PERUN Architecture
The PERUN Supercomputer serves as the central computing system within the Supercomputing Center of the Technical University of Košice.
It is designed for highly parallel computations, scientific simulations, big data processing, and GPU-accelerated tasks using the latest generation of computing technologies.
The system is built upon two complementary partitions — a universal computing partition and an accelerated GPU partition — together providing a balanced combination of performance, flexibility, and energy efficiency.
Universal Computing Partition (PERUN Universal)
This partition is designed for a wide range of HPC workloads — from parallel scientific simulations to data-intensive applications.
- Number of nodes: 32 × HPE Cray XD2000 (XD225v)
- Processor: 2 × AMD EPYC 9745 (256 cores per node)
- Memory (RAM): 1,536 GB DDR5 ECC
- Networking:
- 2 × 100 Gb/s Ethernet
- 1 × 200 Gb/s NDR200 InfiniBand
This partition delivers high computational performance for traditional HPC applications, optimized parallel algorithms, and workloads with demanding memory requirements.
Accelerated GPU Partition (PERUN AI)
This section is dedicated to the most demanding computations in artificial intelligence, machine learning, numerical simulations, and data-intensive workloads utilizing GPU acceleration.
- Number of nodes: 26 × HPE ProLiant Compute XD685
- Processor (CPU): 2 × AMD EPYC 9535 (128 cores per node)
- GPU Accelerator: 8 × NVIDIA H200 with 141 GB HBM3e memory each
- Memory (RAM): 2,304 GB DDR5 ECC
- Networking:
- 2 × 100 Gb/s Ethernet
- 4 × 400 Gb/s NDR InfiniBand
- GPU-to-GPU bandwidth: 900 GB/s
- GPU-to-CPU bandwidth: 128 GB/s
- Internal GPU Network: NVIDIA NVLink
Thanks to the NVIDIA Hopper architecture and its high-throughput interconnects, this partition provides exceptional performance for massively parallel workloads, neural-network training, and large-scale data modeling.
Performance and Flexibility
By combining these two components — the universal CPU partition and the accelerated GPU partition — the PERUN system enables optimal allocation of computing resources based on task requirements.
Its architecture ensures high performance, stability, and scalability to support research, education, and innovative technological projects.
- Total Performance: 10.7 PFlops (Rmax)
The PERUN Supercomputer is directly connected to a high-speed InfiniBand network and the HPC PERUN data storage system, enabling efficient data processing and full utilization of available computational power.
What Makes This Cluster Unique in Slovakia
- High-Performance NVIDIA H200 GPU Accelerators: TUKE operates H200 accelerators equipped with 141 GB of HBM3e memory per adapter - significantly more than the 96 GB HBM3 found in standard GH200 systems.

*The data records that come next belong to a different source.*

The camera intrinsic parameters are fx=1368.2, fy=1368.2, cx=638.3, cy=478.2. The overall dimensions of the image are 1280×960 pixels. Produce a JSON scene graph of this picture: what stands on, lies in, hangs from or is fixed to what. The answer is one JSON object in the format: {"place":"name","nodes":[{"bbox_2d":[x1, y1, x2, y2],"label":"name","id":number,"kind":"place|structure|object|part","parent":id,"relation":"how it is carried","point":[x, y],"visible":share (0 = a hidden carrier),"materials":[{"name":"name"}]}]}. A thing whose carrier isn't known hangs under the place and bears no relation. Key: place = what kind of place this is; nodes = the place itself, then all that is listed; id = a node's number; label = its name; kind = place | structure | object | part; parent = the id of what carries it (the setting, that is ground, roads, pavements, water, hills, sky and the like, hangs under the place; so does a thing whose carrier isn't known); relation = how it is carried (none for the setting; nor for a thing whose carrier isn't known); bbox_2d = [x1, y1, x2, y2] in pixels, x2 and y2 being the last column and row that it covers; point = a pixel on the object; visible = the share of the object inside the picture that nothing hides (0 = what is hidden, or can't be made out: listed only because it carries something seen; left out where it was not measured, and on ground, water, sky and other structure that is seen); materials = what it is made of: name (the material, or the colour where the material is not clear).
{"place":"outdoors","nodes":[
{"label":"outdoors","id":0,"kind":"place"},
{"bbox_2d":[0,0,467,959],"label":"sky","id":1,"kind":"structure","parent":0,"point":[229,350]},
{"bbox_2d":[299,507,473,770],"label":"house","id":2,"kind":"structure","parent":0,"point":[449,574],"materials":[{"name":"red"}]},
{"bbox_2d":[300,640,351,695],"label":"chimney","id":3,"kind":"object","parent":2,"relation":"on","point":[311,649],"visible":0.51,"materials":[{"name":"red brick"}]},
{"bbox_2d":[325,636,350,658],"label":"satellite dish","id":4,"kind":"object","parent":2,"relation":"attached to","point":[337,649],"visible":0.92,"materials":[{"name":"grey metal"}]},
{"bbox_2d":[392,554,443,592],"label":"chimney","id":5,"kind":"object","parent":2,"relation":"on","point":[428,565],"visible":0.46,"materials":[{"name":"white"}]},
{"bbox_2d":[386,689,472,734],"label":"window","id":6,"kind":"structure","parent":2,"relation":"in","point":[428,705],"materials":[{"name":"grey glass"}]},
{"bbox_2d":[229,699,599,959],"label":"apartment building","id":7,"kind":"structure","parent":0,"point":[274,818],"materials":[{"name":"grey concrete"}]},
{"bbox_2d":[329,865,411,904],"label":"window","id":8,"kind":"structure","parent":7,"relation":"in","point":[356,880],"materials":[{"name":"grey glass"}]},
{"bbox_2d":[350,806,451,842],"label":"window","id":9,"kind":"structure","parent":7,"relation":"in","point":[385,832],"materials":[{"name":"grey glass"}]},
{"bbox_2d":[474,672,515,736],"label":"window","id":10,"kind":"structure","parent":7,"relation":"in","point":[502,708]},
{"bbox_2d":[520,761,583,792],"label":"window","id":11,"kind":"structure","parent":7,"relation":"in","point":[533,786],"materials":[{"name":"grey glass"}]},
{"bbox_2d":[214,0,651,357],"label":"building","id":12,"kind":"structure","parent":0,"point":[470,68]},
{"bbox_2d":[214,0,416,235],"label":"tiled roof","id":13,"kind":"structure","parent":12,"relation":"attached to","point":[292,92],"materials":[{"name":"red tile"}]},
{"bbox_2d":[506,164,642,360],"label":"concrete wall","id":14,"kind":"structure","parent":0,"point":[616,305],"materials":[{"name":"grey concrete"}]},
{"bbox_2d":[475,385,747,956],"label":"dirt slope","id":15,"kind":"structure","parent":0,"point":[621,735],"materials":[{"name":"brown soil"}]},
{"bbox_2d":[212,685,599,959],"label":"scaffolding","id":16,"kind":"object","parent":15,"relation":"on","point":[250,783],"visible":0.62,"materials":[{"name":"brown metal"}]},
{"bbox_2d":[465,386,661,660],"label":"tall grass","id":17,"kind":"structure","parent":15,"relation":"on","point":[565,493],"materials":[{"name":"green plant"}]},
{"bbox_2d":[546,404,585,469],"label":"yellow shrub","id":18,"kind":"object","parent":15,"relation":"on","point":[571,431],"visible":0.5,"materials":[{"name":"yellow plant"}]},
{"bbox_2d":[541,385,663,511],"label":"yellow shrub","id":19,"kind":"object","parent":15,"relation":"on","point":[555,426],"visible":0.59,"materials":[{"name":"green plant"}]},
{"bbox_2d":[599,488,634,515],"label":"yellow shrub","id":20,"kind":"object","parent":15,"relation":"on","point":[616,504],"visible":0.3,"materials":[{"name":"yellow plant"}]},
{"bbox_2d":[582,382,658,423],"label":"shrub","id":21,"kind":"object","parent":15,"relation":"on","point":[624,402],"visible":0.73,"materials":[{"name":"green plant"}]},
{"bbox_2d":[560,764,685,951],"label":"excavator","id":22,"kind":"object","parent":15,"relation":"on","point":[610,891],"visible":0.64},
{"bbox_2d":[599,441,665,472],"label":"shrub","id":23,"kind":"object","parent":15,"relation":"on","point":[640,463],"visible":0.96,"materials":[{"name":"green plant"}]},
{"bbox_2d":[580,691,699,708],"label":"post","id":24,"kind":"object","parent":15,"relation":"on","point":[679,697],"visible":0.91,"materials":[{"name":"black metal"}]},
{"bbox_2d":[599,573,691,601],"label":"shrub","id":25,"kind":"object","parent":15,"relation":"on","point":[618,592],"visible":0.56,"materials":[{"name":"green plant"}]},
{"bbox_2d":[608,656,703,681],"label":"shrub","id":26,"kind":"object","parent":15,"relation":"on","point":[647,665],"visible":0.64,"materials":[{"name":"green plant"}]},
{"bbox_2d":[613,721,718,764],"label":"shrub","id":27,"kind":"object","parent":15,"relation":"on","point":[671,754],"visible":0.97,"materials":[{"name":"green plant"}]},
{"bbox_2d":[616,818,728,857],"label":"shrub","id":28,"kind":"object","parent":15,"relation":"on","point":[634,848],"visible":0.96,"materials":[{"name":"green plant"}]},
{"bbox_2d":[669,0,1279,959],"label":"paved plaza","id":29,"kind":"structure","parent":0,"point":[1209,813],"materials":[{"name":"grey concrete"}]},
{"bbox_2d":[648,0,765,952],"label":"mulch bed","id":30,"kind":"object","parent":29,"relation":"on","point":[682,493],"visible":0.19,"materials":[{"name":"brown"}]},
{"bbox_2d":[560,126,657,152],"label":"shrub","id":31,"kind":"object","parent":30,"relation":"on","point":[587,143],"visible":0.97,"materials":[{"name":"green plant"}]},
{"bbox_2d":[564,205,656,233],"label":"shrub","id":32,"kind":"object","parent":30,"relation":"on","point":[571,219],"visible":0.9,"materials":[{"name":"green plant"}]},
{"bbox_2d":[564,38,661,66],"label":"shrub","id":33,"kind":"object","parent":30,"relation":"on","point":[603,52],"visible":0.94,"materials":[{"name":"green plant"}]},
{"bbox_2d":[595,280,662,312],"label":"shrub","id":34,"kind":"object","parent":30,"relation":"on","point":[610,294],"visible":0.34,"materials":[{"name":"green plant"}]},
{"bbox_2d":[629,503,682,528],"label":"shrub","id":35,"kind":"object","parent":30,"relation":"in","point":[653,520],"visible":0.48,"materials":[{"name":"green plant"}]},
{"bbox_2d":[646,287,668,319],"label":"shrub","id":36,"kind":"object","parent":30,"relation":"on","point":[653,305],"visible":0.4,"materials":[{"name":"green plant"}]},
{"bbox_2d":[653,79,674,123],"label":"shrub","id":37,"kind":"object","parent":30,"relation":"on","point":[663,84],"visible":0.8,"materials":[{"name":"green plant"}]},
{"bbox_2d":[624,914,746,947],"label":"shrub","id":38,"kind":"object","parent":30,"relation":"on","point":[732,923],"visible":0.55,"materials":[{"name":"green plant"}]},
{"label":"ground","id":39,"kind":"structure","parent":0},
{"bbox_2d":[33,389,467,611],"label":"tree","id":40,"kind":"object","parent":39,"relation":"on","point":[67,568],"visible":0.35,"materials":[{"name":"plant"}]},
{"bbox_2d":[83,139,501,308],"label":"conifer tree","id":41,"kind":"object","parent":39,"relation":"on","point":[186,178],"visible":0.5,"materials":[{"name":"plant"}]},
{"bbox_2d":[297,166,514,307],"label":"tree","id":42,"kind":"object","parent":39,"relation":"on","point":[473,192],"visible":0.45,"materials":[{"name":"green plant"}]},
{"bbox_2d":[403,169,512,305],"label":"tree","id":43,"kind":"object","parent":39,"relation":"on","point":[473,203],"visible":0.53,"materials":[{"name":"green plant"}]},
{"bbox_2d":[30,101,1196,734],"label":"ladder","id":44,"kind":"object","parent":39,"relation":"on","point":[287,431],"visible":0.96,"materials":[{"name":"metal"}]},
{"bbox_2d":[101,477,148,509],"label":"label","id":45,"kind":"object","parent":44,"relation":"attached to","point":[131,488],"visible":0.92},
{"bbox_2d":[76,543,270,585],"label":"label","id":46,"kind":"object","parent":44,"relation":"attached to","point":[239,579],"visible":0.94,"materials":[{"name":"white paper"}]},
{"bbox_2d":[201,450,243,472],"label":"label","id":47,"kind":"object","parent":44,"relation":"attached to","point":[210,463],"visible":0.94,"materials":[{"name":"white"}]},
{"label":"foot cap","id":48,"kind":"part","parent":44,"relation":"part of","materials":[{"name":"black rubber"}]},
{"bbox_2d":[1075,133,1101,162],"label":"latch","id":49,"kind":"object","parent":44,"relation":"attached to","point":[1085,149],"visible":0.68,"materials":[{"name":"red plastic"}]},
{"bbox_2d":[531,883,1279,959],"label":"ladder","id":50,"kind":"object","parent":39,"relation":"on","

For large-scale datasets and AI training workloads, this means substantially more high-speed memory, enabling faster, more efficient model training.
- Ultra-Fast GPU Interconnect with NVLink: Each accelerated compute node features 8 GPUs interconnected with a 900 GB/s NVLink fabric. This bandwidth is orders of magnitude higher than traditional InfiniBand communication between nodes, enabling far more efficient parallel training of large language models and other computationally intensive AI workloads.
- Exceptional System Memory Capacity: Memory is crucial for large-scale simulations, HPC tasks, big-data processing, and modern AI research. The cluster provides outstanding RAM capacity:
- 2304 GB DDR5 ECC in each accelerated node
- 1536 GB DDR5 ECC in each general-purpose node
- Integrated Quantum Simulator: The infrastructure includes both hardware and software components of a quantum simulator, with the ability to integrate a future quantum computer seamlessly. This ensures a smooth transition to real quantum processing without the need to redesign the existing software architecture.